REQUIREMENT: Only the pictures are dropped. Restate each line below word for word.
START PROVIDED MATERIAL
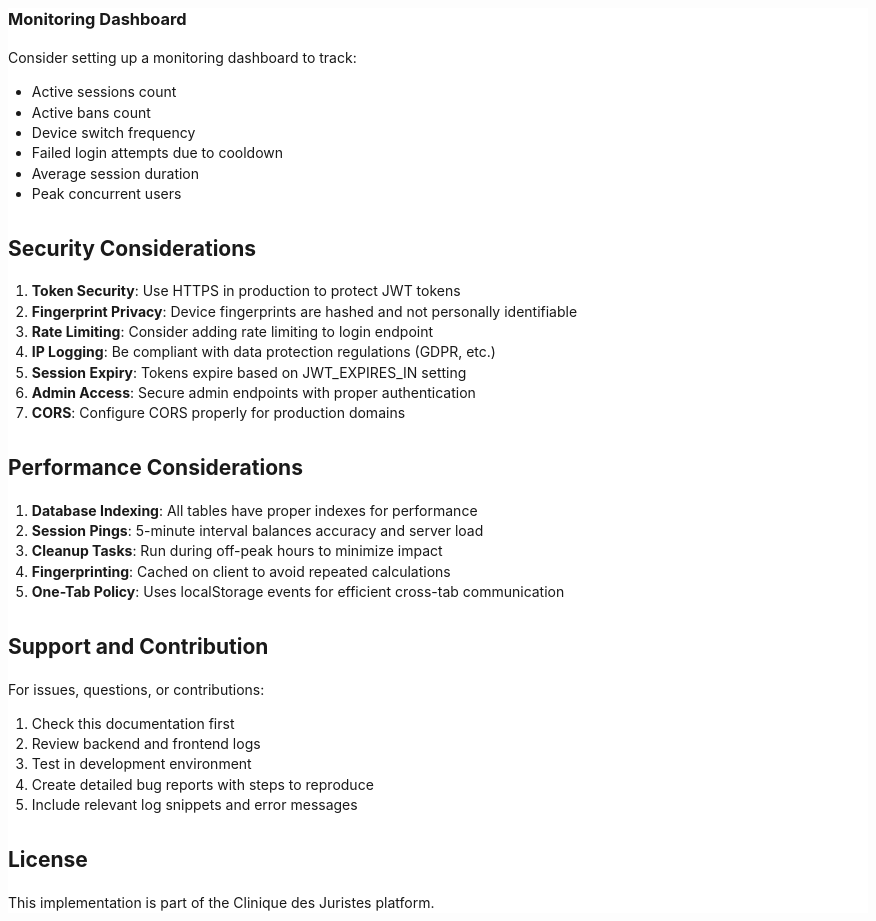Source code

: ### Monitoring Dashboard

Consider setting up a monitoring dashboard to track:
- Active sessions count
- Active bans count
- Device switch frequency
- Failed login attempts due to cooldown
- Average session duration
- Peak concurrent users

## Security Considerations

1. **Token Security**: Use HTTPS in production to protect JWT tokens
2. **Fingerprint Privacy**: Device fingerprints are hashed and not personally identifiable
3. **Rate Limiting**: Consider adding rate limiting to login endpoint
4. **IP Logging**: Be compliant with data protection regulations (GDPR, etc.)
5. **Session Expiry**: Tokens expire based on JWT_EXPIRES_IN setting
6. **Admin Access**: Secure admin endpoints with proper authentication
7. **CORS**: Configure CORS properly for production domains

## Performance Considerations

1. **Database Indexing**: All tables have proper indexes for performance
2. **Session Pings**: 5-minute interval balances accuracy and server load
3. **Cleanup Tasks**: Run during off-peak hours to minimize impact
4. **Fingerprinting**: Cached on client to avoid repeated calculations
5. **One-Tab Policy**: Uses localStorage events for efficient cross-tab communication

## Support and Contribution

For issues, questions, or contributions:
1. Check this documentation first
2. Review backend and frontend logs
3. Test in development environment
4. Create detailed bug reports with steps to reproduce
5. Include relevant log snippets and error messages

## License

This implementation is part of the Clinique des Juristes platform.
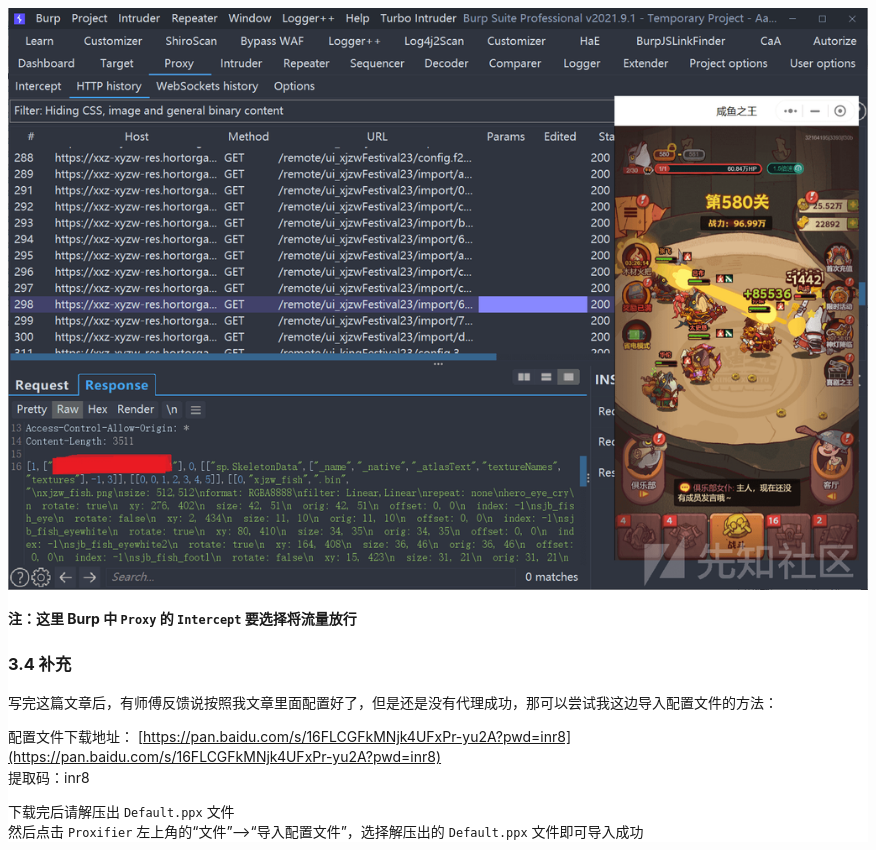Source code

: [![](assets/1703210060-6f2bfffb191eead2721d9e6cdaf85c97.png)](https://xzfile.aliyuncs.com/media/upload/picture/20231205110803-80f30b5a-931b-1.png)

**注：这里 Burp 中 `Proxy` 的 `Intercept` 要选择将流量放行**

### 3.4 补充

写完这篇文章后，有师傅反馈说按照我文章里面配置好了，但是还是没有代理成功，那可以尝试我这边导入配置文件的方法：

配置文件下载地址： [https://pan.baidu.com/s/16FLCGFkMNjk4UFxPr-yu2A?pwd=inr8](https://pan.baidu.com/s/16FLCGFkMNjk4UFxPr-yu2A?pwd=inr8)  
提取码：inr8

下载完后请解压出 `Default.ppx` 文件  
然后点击 `Proxifier` 左上角的“文件”-->“导入配置文件”，选择解压出的 `Default.ppx` 文件即可导入成功
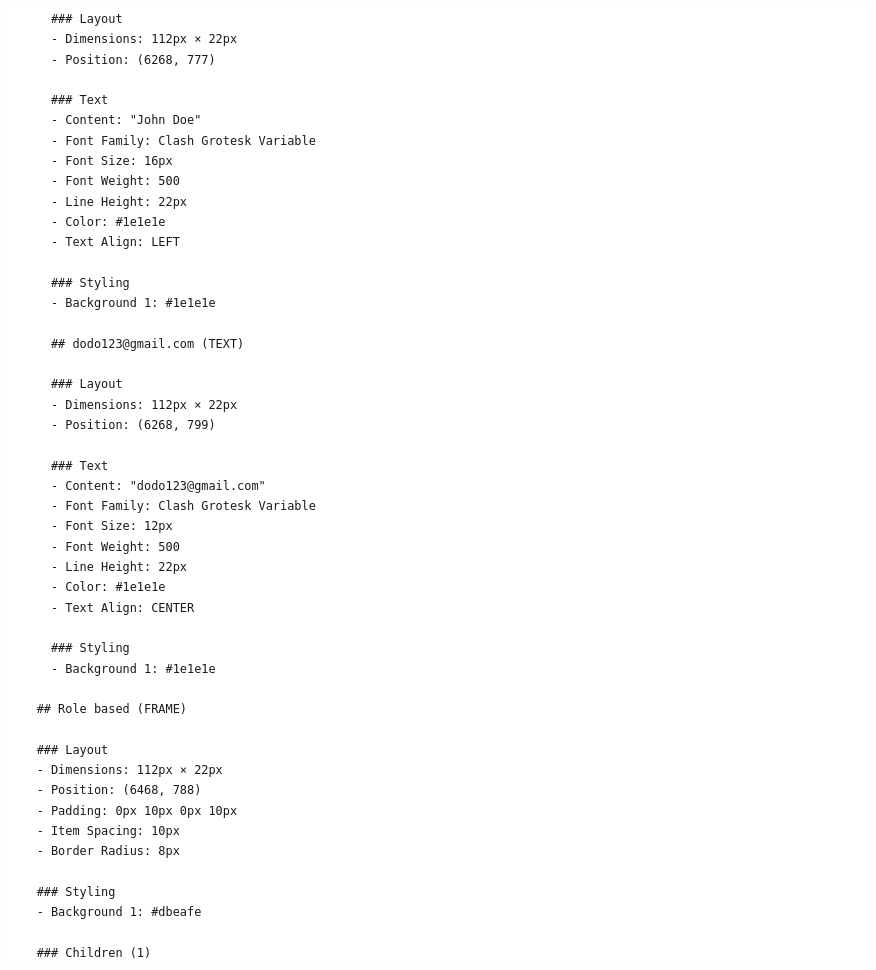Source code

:           ### Layout
          - Dimensions: 112px × 22px
          - Position: (6268, 777)

          ### Text
          - Content: "John Doe"
          - Font Family: Clash Grotesk Variable
          - Font Size: 16px
          - Font Weight: 500
          - Line Height: 22px
          - Color: #1e1e1e
          - Text Align: LEFT

          ### Styling
          - Background 1: #1e1e1e

          ## dodo123@gmail.com (TEXT)

          ### Layout
          - Dimensions: 112px × 22px
          - Position: (6268, 799)

          ### Text
          - Content: "dodo123@gmail.com"
          - Font Family: Clash Grotesk Variable
          - Font Size: 12px
          - Font Weight: 500
          - Line Height: 22px
          - Color: #1e1e1e
          - Text Align: CENTER

          ### Styling
          - Background 1: #1e1e1e

        ## Role based (FRAME)

        ### Layout
        - Dimensions: 112px × 22px
        - Position: (6468, 788)
        - Padding: 0px 10px 0px 10px
        - Item Spacing: 10px
        - Border Radius: 8px

        ### Styling
        - Background 1: #dbeafe

        ### Children (1)
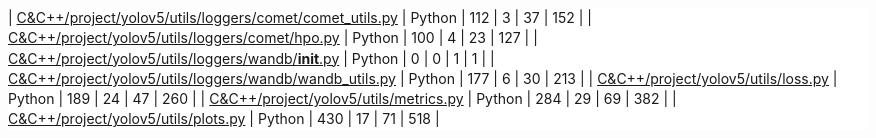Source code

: | [C&C++/project/yolov5/utils/loggers/comet/comet_utils.py](/C&C++/project/yolov5/utils/loggers/comet/comet_utils.py) | Python | 112 | 3 | 37 | 152 |
| [C&C++/project/yolov5/utils/loggers/comet/hpo.py](/C&C++/project/yolov5/utils/loggers/comet/hpo.py) | Python | 100 | 4 | 23 | 127 |
| [C&C++/project/yolov5/utils/loggers/wandb/__init__.py](/C&C++/project/yolov5/utils/loggers/wandb/__init__.py) | Python | 0 | 0 | 1 | 1 |
| [C&C++/project/yolov5/utils/loggers/wandb/wandb_utils.py](/C&C++/project/yolov5/utils/loggers/wandb/wandb_utils.py) | Python | 177 | 6 | 30 | 213 |
| [C&C++/project/yolov5/utils/loss.py](/C&C++/project/yolov5/utils/loss.py) | Python | 189 | 24 | 47 | 260 |
| [C&C++/project/yolov5/utils/metrics.py](/C&C++/project/yolov5/utils/metrics.py) | Python | 284 | 29 | 69 | 382 |
| [C&C++/project/yolov5/utils/plots.py](/C&C++/project/yolov5/utils/plots.py) | Python | 430 | 17 | 71 | 518 |
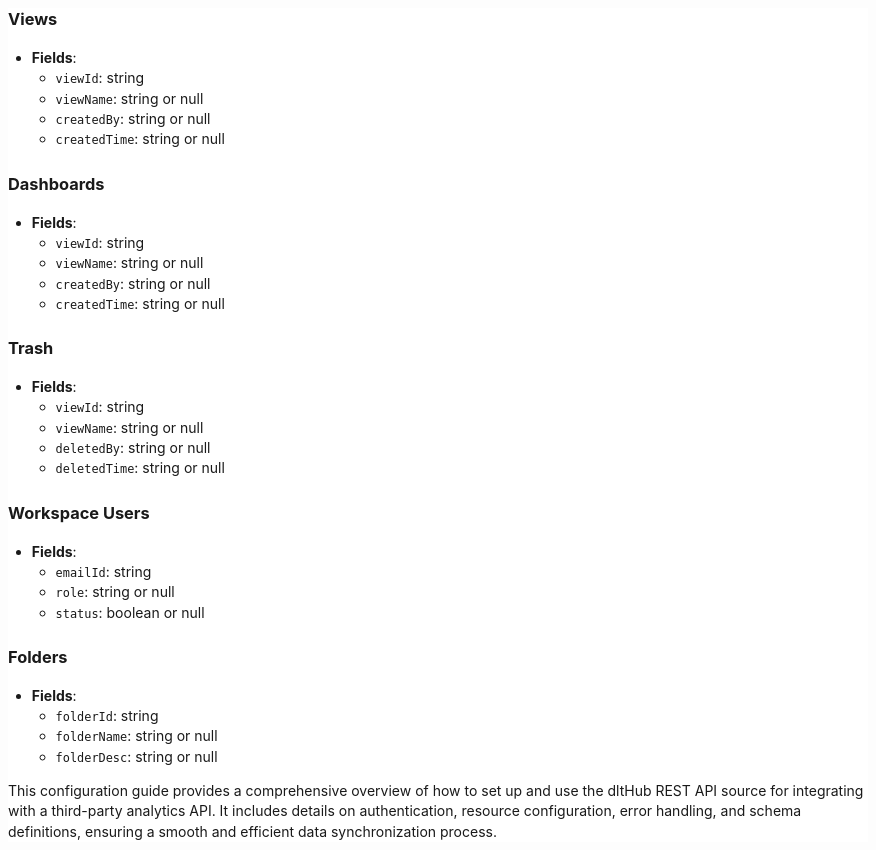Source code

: ### Views
- **Fields**:
  - `viewId`: string
  - `viewName`: string or null
  - `createdBy`: string or null
  - `createdTime`: string or null

### Dashboards
- **Fields**:
  - `viewId`: string
  - `viewName`: string or null
  - `createdBy`: string or null
  - `createdTime`: string or null

### Trash
- **Fields**:
  - `viewId`: string
  - `viewName`: string or null
  - `deletedBy`: string or null
  - `deletedTime`: string or null

### Workspace Users
- **Fields**:
  - `emailId`: string
  - `role`: string or null
  - `status`: boolean or null

### Folders
- **Fields**:
  - `folderId`: string
  - `folderName`: string or null
  - `folderDesc`: string or null

This configuration guide provides a comprehensive overview of how to set up and use the dltHub REST API source for integrating with a third-party analytics API. It includes details on authentication, resource configuration, error handling, and schema definitions, ensuring a smooth and efficient data synchronization process.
END PROVIDED MATERIAL
ANSWER BELOW:
Source code

: ### Monitoring Dashboard

Consider setting up a monitoring dashboard to track:
- Active sessions count
- Active bans count
- Device switch frequency
- Failed login attempts due to cooldown
- Average session duration
- Peak concurrent users

## Security Considerations

1. **Token Security**: Use HTTPS in production to protect JWT tokens
2. **Fingerprint Privacy**: Device fingerprints are hashed and not personally identifiable
3. **Rate Limiting**: Consider adding rate limiting to login endpoint
4. **IP Logging**: Be compliant with data protection regulations (GDPR, etc.)
5. **Session Expiry**: Tokens expire based on JWT_EXPIRES_IN setting
6. **Admin Access**: Secure admin endpoints with proper authentication
7. **CORS**: Configure CORS properly for production domains

## Performance Considerations

1. **Database Indexing**: All tables have proper indexes for performance
2. **Session Pings**: 5-minute interval balances accuracy and server load
3. **Cleanup Tasks**: Run during off-peak hours to minimize impact
4. **Fingerprinting**: Cached on client to avoid repeated calculations
5. **One-Tab Policy**: Uses localStorage events for efficient cross-tab communication

## Support and Contribution

For issues, questions, or contributions:
1. Check this documentation first
2. Review backend and frontend logs
3. Test in development environment
4. Create detailed bug reports with steps to reproduce
5. Include relevant log snippets and error messages

## License

This implementation is part of the Clinique des Juristes platform.
Source code

: [![](assets/1703210060-6f2bfffb191eead2721d9e6cdaf85c97.png)](https://xzfile.aliyuncs.com/media/upload/picture/20231205110803-80f30b5a-931b-1.png)

**注：这里 Burp 中 `Proxy` 的 `Intercept` 要选择将流量放行**

### 3.4 补充

写完这篇文章后，有师傅反馈说按照我文章里面配置好了，但是还是没有代理成功，那可以尝试我这边导入配置文件的方法：

配置文件下载地址： [https://pan.baidu.com/s/16FLCGFkMNjk4UFxPr-yu2A?pwd=inr8](https://pan.baidu.com/s/16FLCGFkMNjk4UFxPr-yu2A?pwd=inr8)  
提取码：inr8

下载完后请解压出 `Default.ppx` 文件  
然后点击 `Proxifier` 左上角的“文件”-->“导入配置文件”，选择解压出的 `Default.ppx` 文件即可导入成功
Source code

:           ### Layout
          - Dimensions: 112px × 22px
          - Position: (6268, 777)

          ### Text
          - Content: "John Doe"
          - Font Family: Clash Grotesk Variable
          - Font Size: 16px
          - Font Weight: 500
          - Line Height: 22px
          - Color: #1e1e1e
          - Text Align: LEFT

          ### Styling
          - Background 1: #1e1e1e

          ## dodo123@gmail.com (TEXT)

          ### Layout
          - Dimensions: 112px × 22px
          - Position: (6268, 799)

          ### Text
          - Content: "dodo123@gmail.com"
          - Font Family: Clash Grotesk Variable
          - Font Size: 12px
          - Font Weight: 500
          - Line Height: 22px
          - Color: #1e1e1e
          - Text Align: CENTER

          ### Styling
          - Background 1: #1e1e1e

        ## Role based (FRAME)

        ### Layout
        - Dimensions: 112px × 22px
        - Position: (6468, 788)
        - Padding: 0px 10px 0px 10px
        - Item Spacing: 10px
        - Border Radius: 8px

        ### Styling
        - Background 1: #dbeafe

        ### Children (1)
Source code

: | [C&C++/project/yolov5/utils/loggers/comet/comet_utils.py](/C&C++/project/yolov5/utils/loggers/comet/comet_utils.py) | Python | 112 | 3 | 37 | 152 |
| [C&C++/project/yolov5/utils/loggers/comet/hpo.py](/C&C++/project/yolov5/utils/loggers/comet/hpo.py) | Python | 100 | 4 | 23 | 127 |
| [C&C++/project/yolov5/utils/loggers/wandb/__init__.py](/C&C++/project/yolov5/utils/loggers/wandb/__init__.py) | Python | 0 | 0 | 1 | 1 |
| [C&C++/project/yolov5/utils/loggers/wandb/wandb_utils.py](/C&C++/project/yolov5/utils/loggers/wandb/wandb_utils.py) | Python | 177 | 6 | 30 | 213 |
| [C&C++/project/yolov5/utils/loss.py](/C&C++/project/yolov5/utils/loss.py) | Python | 189 | 24 | 47 | 260 |
| [C&C++/project/yolov5/utils/metrics.py](/C&C++/project/yolov5/utils/metrics.py) | Python | 284 | 29 | 69 | 382 |
| [C&C++/project/yolov5/utils/plots.py](/C&C++/project/yolov5/utils/plots.py) | Python | 430 | 17 | 71 | 518 |
Source code

: ### Views
- **Fields**:
  - `viewId`: string
  - `viewName`: string or null
  - `createdBy`: string or null
  - `createdTime`: string or null

### Dashboards
- **Fields**:
  - `viewId`: string
  - `viewName`: string or null
  - `createdBy`: string or null
  - `createdTime`: string or null

### Trash
- **Fields**:
  - `viewId`: string
  - `viewName`: string or null
  - `deletedBy`: string or null
  - `deletedTime`: string or null

### Workspace Users
- **Fields**:
  - `emailId`: string
  - `role`: string or null
  - `status`: boolean or null

### Folders
- **Fields**:
  - `folderId`: string
  - `folderName`: string or null
  - `folderDesc`: string or null

This configuration guide provides a comprehensive overview of how to set up and use the dltHub REST API source for integrating with a third-party analytics API. It includes details on authentication, resource configuration, error handling, and schema definitions, ensuring a smooth and efficient data synchronization process.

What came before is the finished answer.